Vaccine rejectionism and pre-rational beliefs about health and illness


Vaccine rejectionists, when confronted with scientific evidence that does not support their claims, insist that their observations and beliefs are more reliable and more important than scientific evidence. They insist that their “intuition” about what happened when their children received vaccinations (they immediately developed autism, for example) is enough to “prove” that vaccines cause autism.

Vaccine rejectionists, like most believers in complementary and alternative medicine (CAM), place a great deal of emphasis on intuition. Partly, this is just magical thinking, the fervent belief that wishing can make it so.
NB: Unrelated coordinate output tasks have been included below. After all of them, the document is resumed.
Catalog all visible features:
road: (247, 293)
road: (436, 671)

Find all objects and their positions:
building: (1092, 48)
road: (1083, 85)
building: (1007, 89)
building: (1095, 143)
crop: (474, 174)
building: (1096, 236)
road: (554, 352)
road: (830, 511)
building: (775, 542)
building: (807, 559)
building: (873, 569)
However, it also serves as an important justification for ignorance.

In Alternative medicine: A psychological perspective, Finnish scientists Marieke Saher and Marjaana Lindeman explore the reliance on intuition in “alternative” health. First the authors describe the difference in the two thinking styles:

… [I]ntuitive thinking is described as an unconscious, fast and effortless style of thinking, making use of such information sources as personal experiences, feelings, concrete images and narratives. Because the information processing is emotional as well as mostly unconscious, intuitive judgments are slow to change. … [R]ational thinking is characterised by conscious reasoning and mental effort, using all available objective information to come to a true answer, and willingness to adjust conclusions in the light of new facts.

The opposite of intuition is rational thinking. Vaccine rejectionists, like most advocates of “alternative” health, lack the knowledge base to think analytically about health and disease. They suffer from a fundamental lack of knowledge of science, the scientific method and statistics, not to mention a lack of basic knowledge of immunology and virology. Because they cannot participate in a meaningful way in rational scientific discussions, they self-servingly discount the value of rational thinking, and substitute intuition in its place. The “beauty” of intuition in healthcare is that it allows lay people to believe that they are “experts” in their own health and that they do not need doctors, or other rational thinkers, to advise them.
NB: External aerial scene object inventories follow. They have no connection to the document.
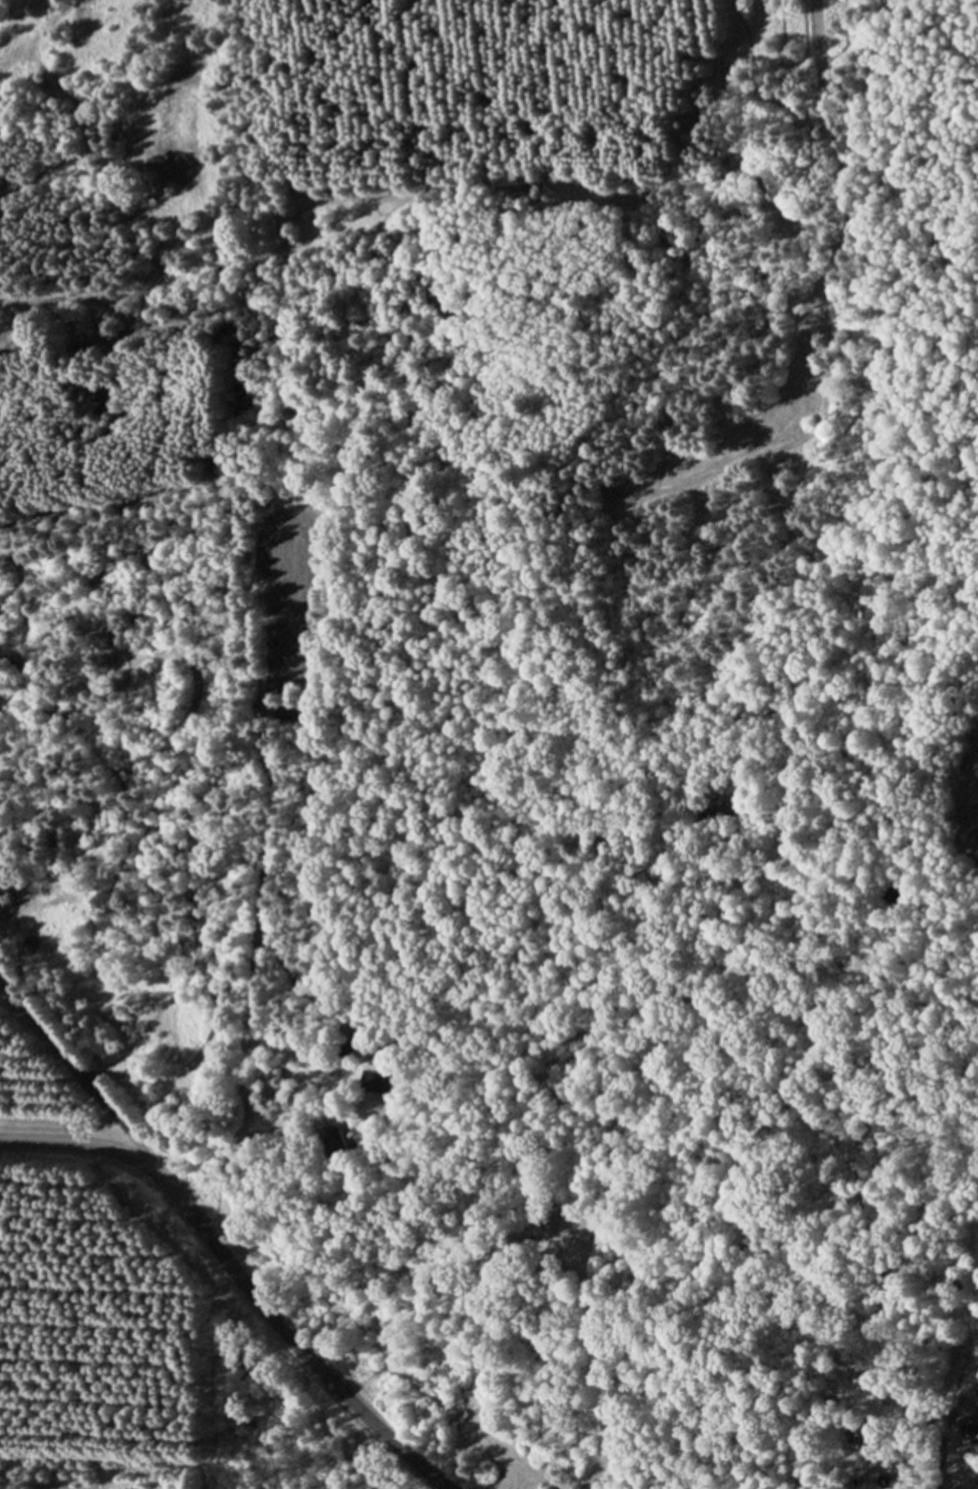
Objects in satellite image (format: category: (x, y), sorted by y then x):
road: (82, 1082)
building: (381, 1083)
building: (334, 1142)
road: (220, 1203)
road: (238, 1278)

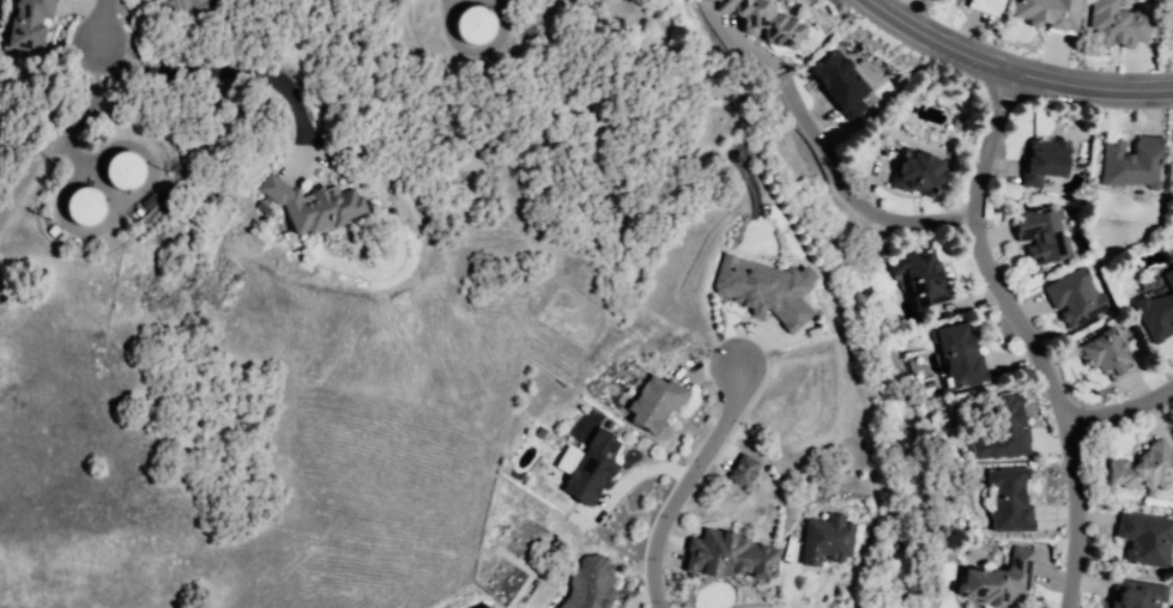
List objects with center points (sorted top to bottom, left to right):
building: (991, 3)
building: (197, 4)
building: (1052, 14)
building: (766, 22)
road: (101, 23)
building: (1122, 23)
building: (30, 25)
building: (478, 25)
road: (1018, 68)
road: (217, 75)
building: (844, 84)
road: (63, 139)
building: (1044, 161)
building: (1131, 162)
building: (128, 174)
building: (918, 177)
road: (849, 192)
building: (90, 208)
building: (319, 208)
building: (1046, 233)
building: (929, 274)
building: (764, 288)
building: (1077, 299)
building: (1158, 311)
road: (1024, 335)
building: (964, 352)
building: (1109, 352)
building: (661, 401)
road: (1120, 405)
building: (1000, 421)
building: (595, 467)
building: (1144, 469)
building: (745, 470)
road: (683, 483)
building: (1012, 499)
building: (826, 539)
building: (1149, 539)
building: (731, 554)
building: (1003, 582)
building: (593, 583)
building: (1138, 594)
building: (487, 606)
According to Saher and Lindemann:

… CAM messages favour familiar concepts (“naturalness”), similarity, personal experience and testimonials over abstract concepts like general principles and probabilities … Moreover, since CAM appeals to an intuitive thinking style, it may be especially attractive to people with a preference for this type of information processing.

… CAM beliefs and its use are not explained, predicted, or influenced by rational thinking and rational health information. Scientific information, which is central to the distinction between conventional and alternative medicine, involves numerical risk information and outcome statistics. Analysis of such material requires rational thinking … Although delivering rational health information will logically lead to an increase in rational health knowledge, it is likely to co-exist with intuitive knowledge rather than replace it. Actually, the ‘alternative’ status of CAM treatments alone is a rational message that they are not supported by science. Rationally spoken this can be interpreted as a warning, but for many CAM advocates it seems to come closer to an asset.

Reliance on intuition represents continuity with a pre-rational view of health and illness. Intuition is a more palatable name for the combination of ignorance, superstition and magical thinking that characterized healing among ancient and medieval peoples. The parallel can be extended further. In this model, “alternative” health practitioners are the modern day equivalent of shamans. Instead of offering rational prescriptions for health, they offer superstitions, affirmations, and support in rejecting rationality. Like shamans, they offer substances with no efficacy (herbs, homeopathy) and provide friendship and companionship as a substitute for knowledge.

The reliance on intuition is a central defect in vaccine rejectionism. It signals, it the clearest possible way, a rejection of rational thinking, knowledge and statistics. Ultimately, it is nothing more than a justification of ignorance.